National Guard aids New York relief effort

Members of the National Guard are being deployed in New York to help relief efforts to bring food, water and blankets to those…

Members of the National Guard are being deployed in New York to help relief efforts to bring food, water and blankets to those still without power following last week’s devastating storm.

Governor Andrew Cuomo said more than 850 soldiers would arrive to help local police and fire departments. As of yesterday afternoon, more than 110,000 people city wide were still without power.

Thousands of New Yorkers came out yesterday to support the growing storm relief effort.

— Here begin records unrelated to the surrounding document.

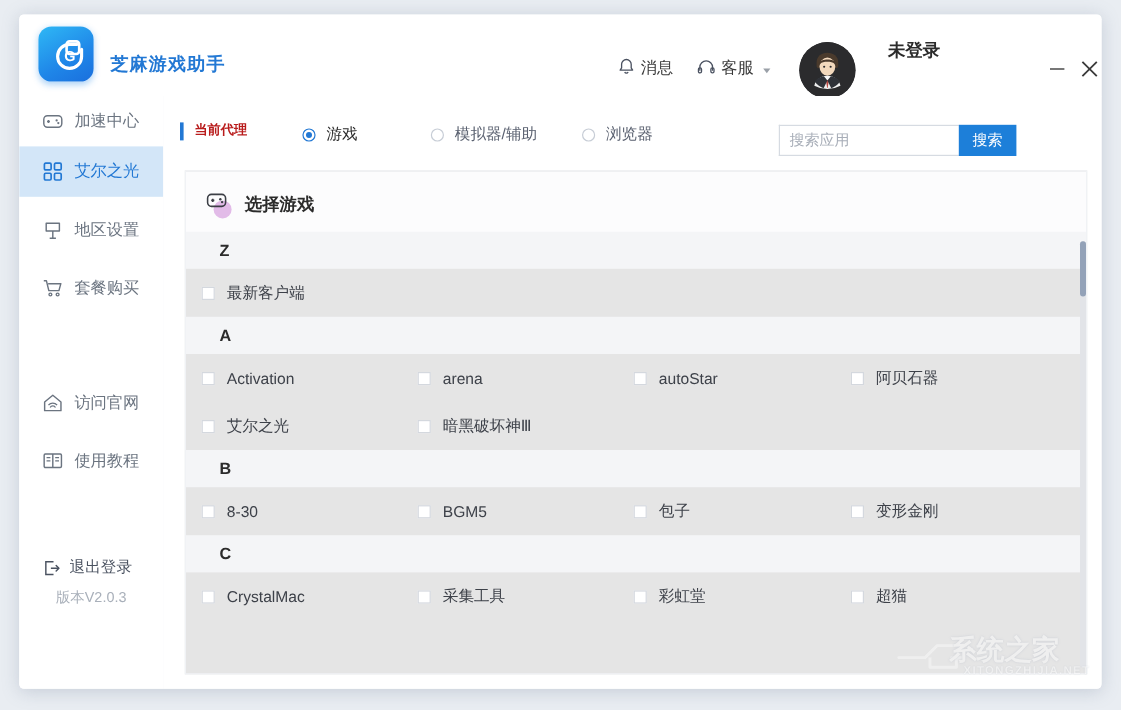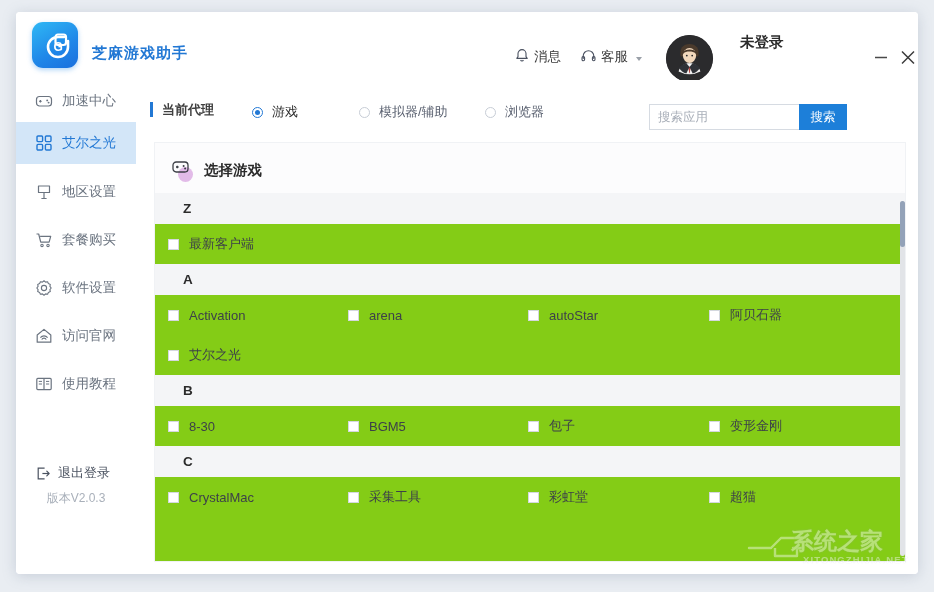"当前代理" #filter-title { color: #404040 -> #b91c1c; font-size: 13px -> 11px }
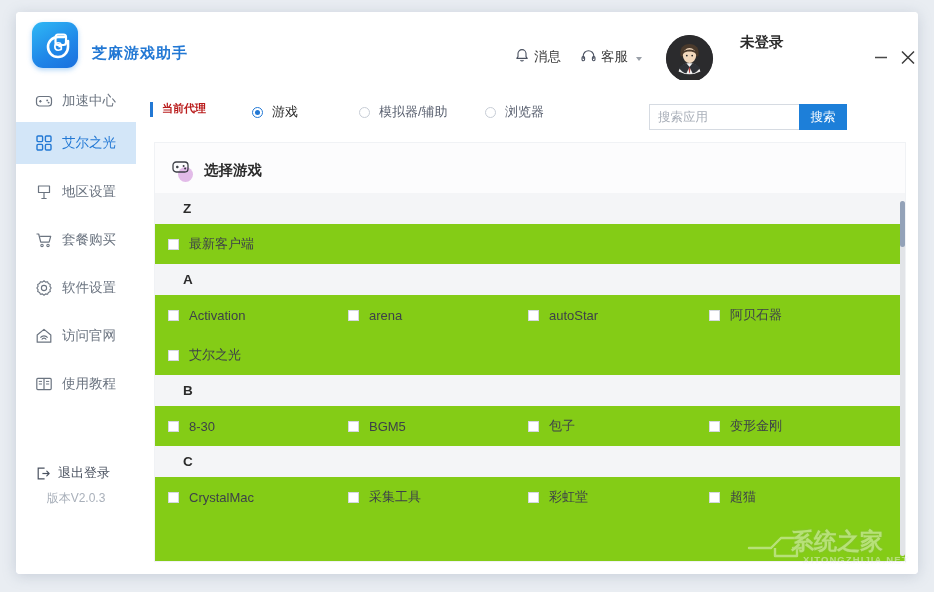"选择游戏" #card { background: #84cc16 -> #e5e5e5 }
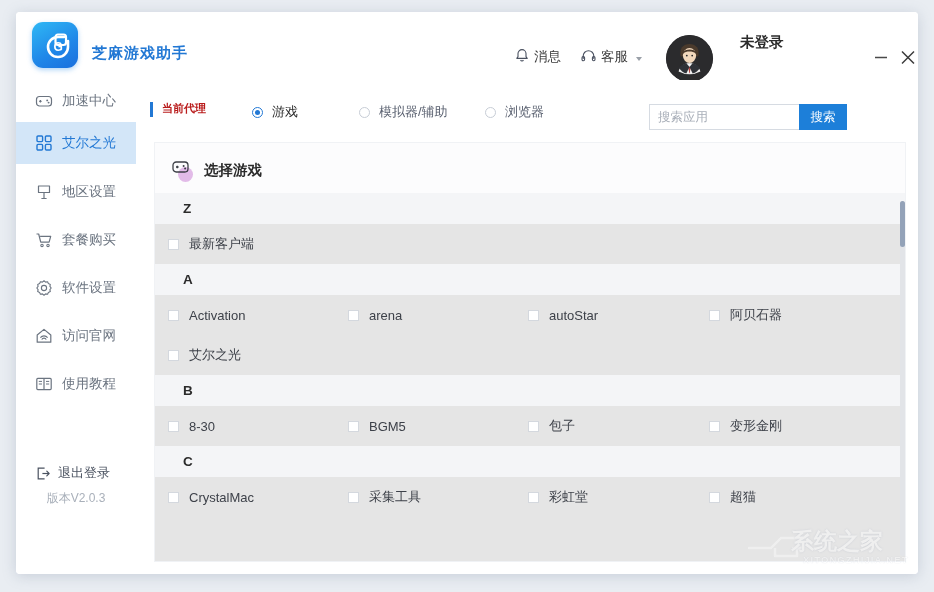"软件设置" div.nav-item { html: <div> <span> <svg> <path></path> <circle></circle> </svg> </span> <span>软件设置</span> </div> -> none }
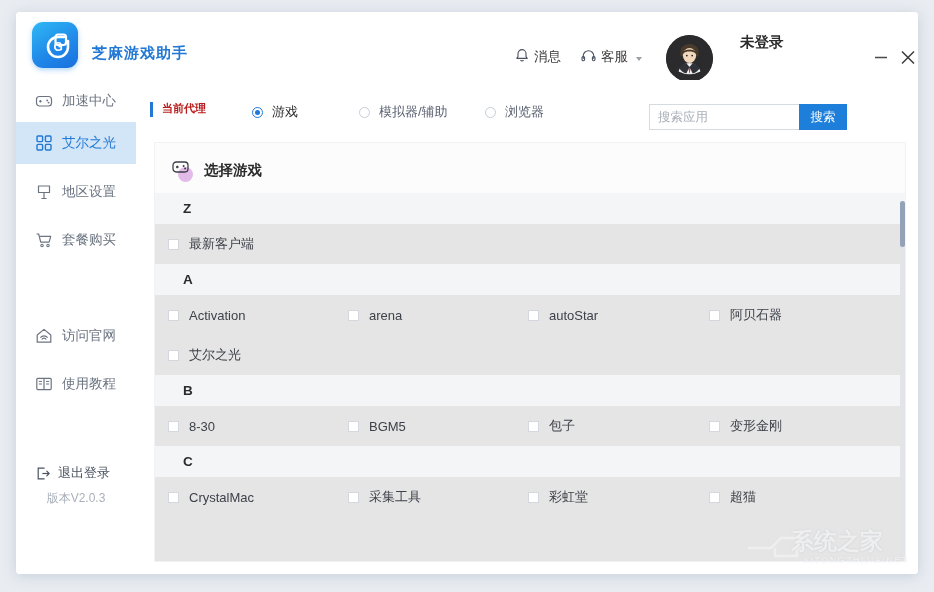"暗黑破坏神Ⅲ" div.cell { html: none -> <div> <span></span> <span>暗黑破坏神Ⅲ</span> </div> }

“People are getting up early in the weekend, going out to areas they probably have no attachment to because they want to help,” said Brooklyn resident Robbie McDonagh, on the post-Sandy volunteer effort he has been witnessing across the city.

READ MORE

“My friends just went online, searched which shelters and neighbourhoods needed volunteers, and went,” McDonagh added. “They’ve been shovelling debris in Red Hook in Brooklyn all day.”

Mr Cuomo announced that it would be a “couple of days” before the regional gas shortage was resolved. For some, that is the least of there worries.

About 40,000 residents are in need of long-term housing aid, according to the Federal Emergency Management Agency. “I’ve spent the last few days in Hoboken with my cousins, whose houses were very badly hit, and in the nearby project housing estates 20,000 people are still stranded,” said Oran Kennedy, a research associate at City College New York.

Mr Kennedy lives in Harlem, which was largely unaffected, but has spent the last few days driving a van around Queens, collecting donations as part of an organised relief effort by the New York Irish Center. The items are intended for residents of devastated neighbourhoods such as Breezy Point.

During a press conference yesterday morning, the mayor Michael Bloomberg stressed that donors needed to give money, rather than supplies.